Later, the men are captured by an indigenous tribe, who ultimately release them. The bedraggled survivors are nearing home, but the captain tells Zama they cannot return without Vicuña Porto, prompting Zama to reveal Vicuña Porto's identity. Porto, however, retains the loyalties of the remainder of the group, and his men tie up Zama and the captain. The men kill the captain and let Zama live as they believe he has information about hidden jewels that will make them rich (actually some worthless geodes mentioned in Ventura's book). When Zama tells them no such riches exist, they cut off his hands. Zama manages to survive but his future is uncertain as he awakes with no hands on a raft, having been rescued by an indigenous man and child.
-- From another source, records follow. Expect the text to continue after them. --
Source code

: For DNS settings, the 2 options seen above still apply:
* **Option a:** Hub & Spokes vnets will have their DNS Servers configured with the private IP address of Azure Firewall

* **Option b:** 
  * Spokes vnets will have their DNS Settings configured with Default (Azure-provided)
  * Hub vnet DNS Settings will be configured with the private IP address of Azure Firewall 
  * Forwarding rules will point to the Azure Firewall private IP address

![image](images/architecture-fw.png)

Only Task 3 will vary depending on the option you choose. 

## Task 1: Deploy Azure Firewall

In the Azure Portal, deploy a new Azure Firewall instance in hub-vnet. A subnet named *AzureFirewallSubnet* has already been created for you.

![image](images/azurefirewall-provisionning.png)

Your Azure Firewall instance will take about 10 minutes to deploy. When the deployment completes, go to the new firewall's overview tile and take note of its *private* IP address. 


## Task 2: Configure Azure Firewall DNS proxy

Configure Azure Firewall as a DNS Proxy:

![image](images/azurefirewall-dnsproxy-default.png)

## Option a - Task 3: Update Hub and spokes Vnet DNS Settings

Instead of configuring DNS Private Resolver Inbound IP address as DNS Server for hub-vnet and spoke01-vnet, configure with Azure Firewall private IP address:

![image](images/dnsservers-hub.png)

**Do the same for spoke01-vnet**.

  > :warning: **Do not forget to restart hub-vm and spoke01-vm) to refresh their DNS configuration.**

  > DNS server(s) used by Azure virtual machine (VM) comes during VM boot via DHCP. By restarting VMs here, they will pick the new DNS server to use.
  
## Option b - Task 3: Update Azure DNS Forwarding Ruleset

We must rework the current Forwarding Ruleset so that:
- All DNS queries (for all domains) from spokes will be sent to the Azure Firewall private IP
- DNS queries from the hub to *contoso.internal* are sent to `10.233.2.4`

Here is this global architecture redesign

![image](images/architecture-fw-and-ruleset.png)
Director Nicolás Sarquís began attempting a filmed adaptation of Zama around 1984, but was never completed. It was later to be featured in the 2018 experimental documentary film La Película Infinita.[9]
The film had a slow production process with Martel first announcing her attachment to the film in 2012.[10] The film was rumoured to begin filming by 2014, but a still was released in May 2015 shortly after filming actually began.[11] The film then spent two years in post-production after Martel learned she had cancer and she struggled to maintain her health and complete the film.[12]
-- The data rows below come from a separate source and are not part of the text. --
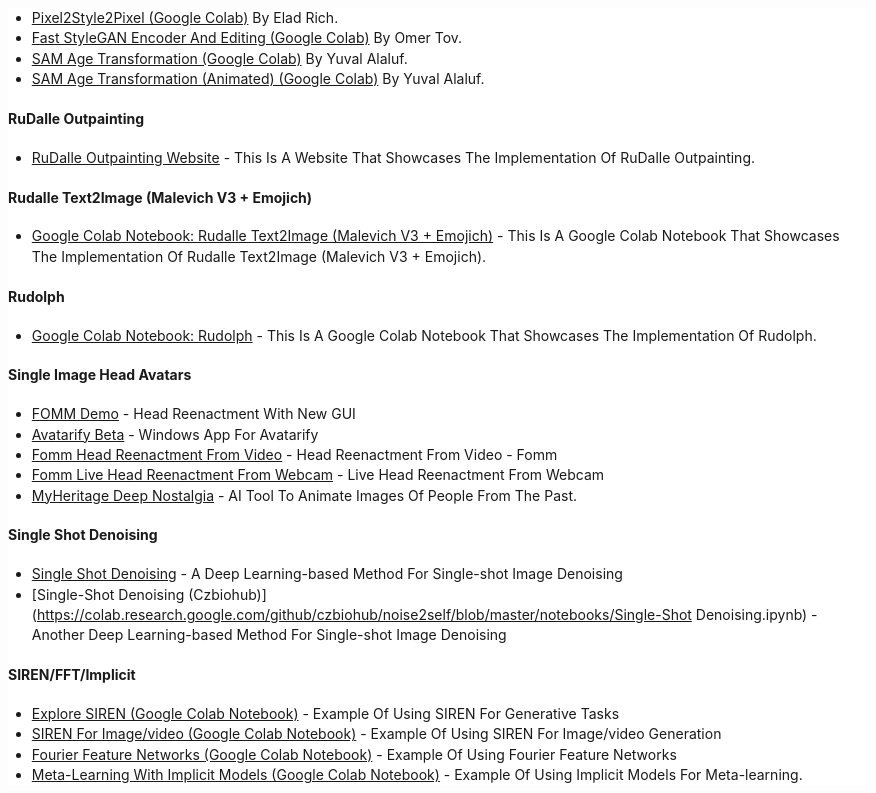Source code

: * [Pixel2Style2Pixel (Google Colab)](https://colab.research.google.com/github/eladrich/pixel2style2pixel/blob/master/notebooks/inference\_playground.ipynb) By Elad Rich.
* [Fast StyleGAN Encoder And Editing (Google Colab)](https://colab.research.google.com/github/omertov/encoder4editing/blob/main/notebooks/inference\_playground.ipynb) By Omer Tov.
* [SAM Age Transformation (Google Colab)](https://colab.research.google.com/github/yuval-alaluf/SAM/blob/master/notebooks/inference\_playground.ipynb) By Yuval Alaluf.
* [SAM Age Transformation (Animated) (Google Colab)](https://colab.research.google.com/github/yuval-alaluf/SAM/blob/master/notebooks/animation\_inference\_playground.ipynb) By Yuval Alaluf.

#### RuDalle Outpainting

* [RuDalle Outpainting Website](https://j.mp/outpaint) - This Is A Website That Showcases The Implementation Of RuDalle Outpainting.

#### Rudalle Text2Image (Malevich V3 + Emojich)

* [Google Colab Notebook: Rudalle Text2Image (Malevich V3 + Emojich)](https://colab.research.google.com/github/Norod/my%E2%80%93colab%E2%80%93experiments/blob/master/Simple\_ruDALLE\_inference\_\[supports\_v1\_0\_0].ipynb) - This Is A Google Colab Notebook That Showcases The Implementation Of Rudalle Text2Image (Malevich V3 + Emojich).

#### Rudolph

* [Google Colab Notebook: Rudolph](https://colab.research.google.com/drive/1gmTDA13u709OXiAeXWGm7sPixRhEJCga) - This Is A Google Colab Notebook That Showcases The Implementation Of Rudolph.

#### Single Image Head Avatars

* [FOMM Demo](https://colab.research.google.com/github/AliaksandrSiarohin/first-order-model/blob/master/demo.ipynb) - Head Reenactment With New GUI
* [Avatarify Beta](https://github.com/alievk/avatarify/wiki/Windows-App-) - Windows App For Avatarify
* [Fomm Head Reenactment From Video](https://j.mp/vid2head) - Head Reenactment From Video - Fomm
* [Fomm Live Head Reenactment From Webcam](https://j.mp/cam2head) - Live Head Reenactment From Webcam
* [MyHeritage Deep Nostalgia](https://www.myheritage.co.il/deep-nostalgia) - AI Tool To Animate Images Of People From The Past.

#### Single Shot Denoising

* [Single Shot Denoising](https://colab.research.google.com/github/DmitryUlyanov/deep-image-prior/blob/master/denoising.ipynb) - A Deep Learning-based Method For Single-shot Image Denoising
* \[Single-Shot Denoising (Czbiohub)]\(https://colab.research.google.com/github/czbiohub/noise2self/blob/master/notebooks/Single-Shot Denoising.ipynb) - Another Deep Learning-based Method For Single-shot Image Denoising

#### SIREN/FFT/Implicit

* [Explore SIREN (Google Colab Notebook)](https://colab.research.google.com/github/vsitzmann/siren/blob/master/explore\_siren.ipynb) - Example Of Using SIREN For Generative Tasks
* [SIREN For Image/video (Google Colab Notebook)](https://colab.research.google.com/drive/1HSsQen6lXnPHEpQPzmCuD5zFKhtPdZAI) - Example Of Using SIREN For Image/video Generation
* [Fourier Feature Networks (Google Colab Notebook)](https://colab.research.google.com/github/tancik/fourier-feature-networks/blob/master/Demo.ipynb) - Example Of Using Fourier Feature Networks
* [Meta-Learning With Implicit Models (Google Colab Notebook)](https://colab.research.google.com/github/tancik/learnit/blob/master/meta\_demo.ipynb) - Example Of Using Implicit Models For Meta-learning.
Zama received widespread acclaim from critics. On review aggregator website Rotten Tomatoes the film has an approval rating of 95% based on 85 reviews, with an average rating of 8.3/10. The website's critical consensus states, "Zama offers a series of scathingly insightful observations about colonialism and class dynamics — and satisfyingly ends a long wait between projects from writer-director Lucrecia Martel."[13] Metacritic, another review aggregator, assigned the film a weighted average score of 88 out of 100, based on 23 critics, indicating "universal acclaim".[14] Following its screening at the Toronto International Film Festival, The A.V. Clubs A.A. Dowd gave the film a B+ grade and wrote: "Zama, despite its setting, isn’t such a radical departure for Martel; it preserves her talent for tracking an individual through chaotic social spheres".[15]
Upon its theatrical release, Zama received universal acclaim from the Argentine press. On the Argentine website Todas Las Críticas, which collects local reviews, the film has an average rating of 82 out of 100 and an approval rating of 88%, based on 41 reviews.[16] Luciano Monteagudo of Página/12 praised Martel's direction and considered Zama to be "a new peak in her work, a film with a visual and sound complexity that is out of the norm in contemporary cinema, capable of breaking with narrative linearity to go in search of a colonial past that can only be imagined in a fragmentary way, as one who explores his identity in the remnants of what is called History."[17] An enthusiastic review came from Claríns Pablo O. Scholz, who called it "an invitation to the senses, a film that floods, overflows in more than one meaning" and a "captivating experience."[18] Writing for La Nación, María Fernanda Mugica stated that Zama was "work of art that requires an attentive, patient and open viewer", feeling that "it is admired since the first shot but it begins to be better appreciated later, when the fascination for the beauty of the images and the intensity of the sounds leave room in the viewer for a connection with the frustration experienced by its protagonist".[19] Writing for Otros Cines, Diego Batlle gave the film the highest rating and compared it to the works of Terrence Malick, Werner Herzog, John Ford and Claire Denis, while stating: "but Martel's cinema is unique, non-transferable, inimitable, incomparable."[20]
In 2019 TIFF Cinematheque named the film the best film of the decade as voted on by Canadian journalists, critics, and historians.[21]
Peter Bradshaw, chief film critic of The Guardian, listed the film as one of his ten votes for the Sight and Sound 2022 poll for the greatest films of all time.[22]